To był dzień jak co dzień. Moja internetowa przyjaciółka, którą widuje średnio dwa razy do roku miała urodziny, więc postanowiłam się do niej wybrać. To już ósmy miesiąc ciąży, więc obiecałam Dylanowi, że będę na siebie uważać. Chłopak chyba pogodził się z myślą, że ponownie zostanie ojcem i nie wypomina mi już tej niekomfortowej sytuacji z Markiem sprzed pół roku. W sumie śmiało mogłam stwierdzić, że prowadzę spokojne życie i jestem szczęśliwa. Kontakt z Markiem ponownie się urwał, gdy dwa miesiące temu dałam mu ,,kosza" w parku miejskim, ale na szczęście uszanował moją decyzję. Tym razem postanowiłam pozostać wierna mężowi, bo dostałam już nauczkę i nie chciałam go drugi raz stracić. Urodziny Judy przebiegły zgodnie z planem. Było mnóstwo prezentów, alkoholu i oczywiście nie zabrakło też chłopców, a mnie czekała jeszcze długa podróż pociągiem w stronę powrotną. Zmęczona zasnęłam w pociągu, a gdy się obudziłam nie mogłam znaleźć torebki i dopiero wtedy zdałam sobie sprawę z tego, że ktoś mnie okradł. Nic dziwnego. Tą trasą nie jeździ zbyt wielu ludzi więc raczej nie było świadków, a pozatym telefon miałam w kieszeni spodni, więc nie będę stawiać całej załogi pociągu na nogi. Napisałam tylko SMS do Dylana, że skradziono mi klucze do domu.
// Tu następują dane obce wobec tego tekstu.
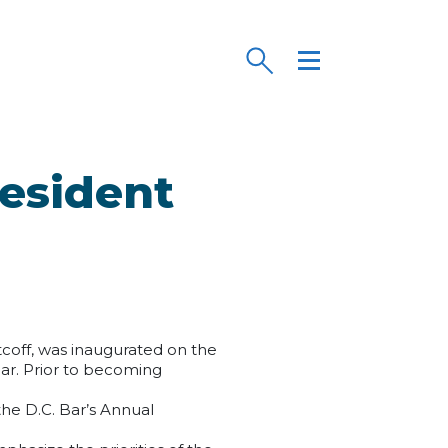
resident
tcoff, was inaugurated on the
Bar. Prior to becoming
.
the D.C. Bar’s Annual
Złodziej raczej nie rozpozna po kluczu, który dom ma obrabować, więc nie mam się czym przejmować. Dopóki nie wróciłam do domu i nie położyłam się do łóżka właśnie ta myślałam. Ale potem zdałam sobie sprawę, że przez cały dzień nie poczułam ani jednego ruchu dziecka. Jestem tak cholernie nieodpowiedzialna. Najpierw podróż, potem impreza, potem znowu podróż i tak zleciał mi cały dzień. Całkowicie zapomniałam o notowaniu ruchów dziecka, a mój dzienniczek, w którym zapisywałam notatki został skradziony wraz z torebką. Czyli jednak mam się czym martwić. Natychmiast obudziłam Dylana i z płaczem powiedziałam, że musimy jechać do szpitala.

Godzinę później

-Przykor mi- powiedziała cicho pani doktor, a w moich oczach zebrały się łzy- Pępowina owinęła się dziecku wokół szyi. Zmarło kilka godzin temu- dodała jeszcze ciszej, a z mojego gardła wydarł się głośny skowyt. Dano mi czas, abym pogodziła się ze śmiercią dziecka, a potem musiałam je urodzić. Martwe. To było straszne. Cały czas płakałam. Rozpaczałam po nim, choć doskonale wiedziałam, że to wszystko moja wina. Gdybym kilka godzin wcześniej poszła do szpitala. Gdybym nie poszła na imprezę Judy... Tak. Decyzje, które podejmujemy w ciągu kilku sekund są w stanie zaważyć na całej reszcie naszego nędznego życia. Nie wiem jak to się dzieje ale ja zawsze wybieram tą gorszą opcję.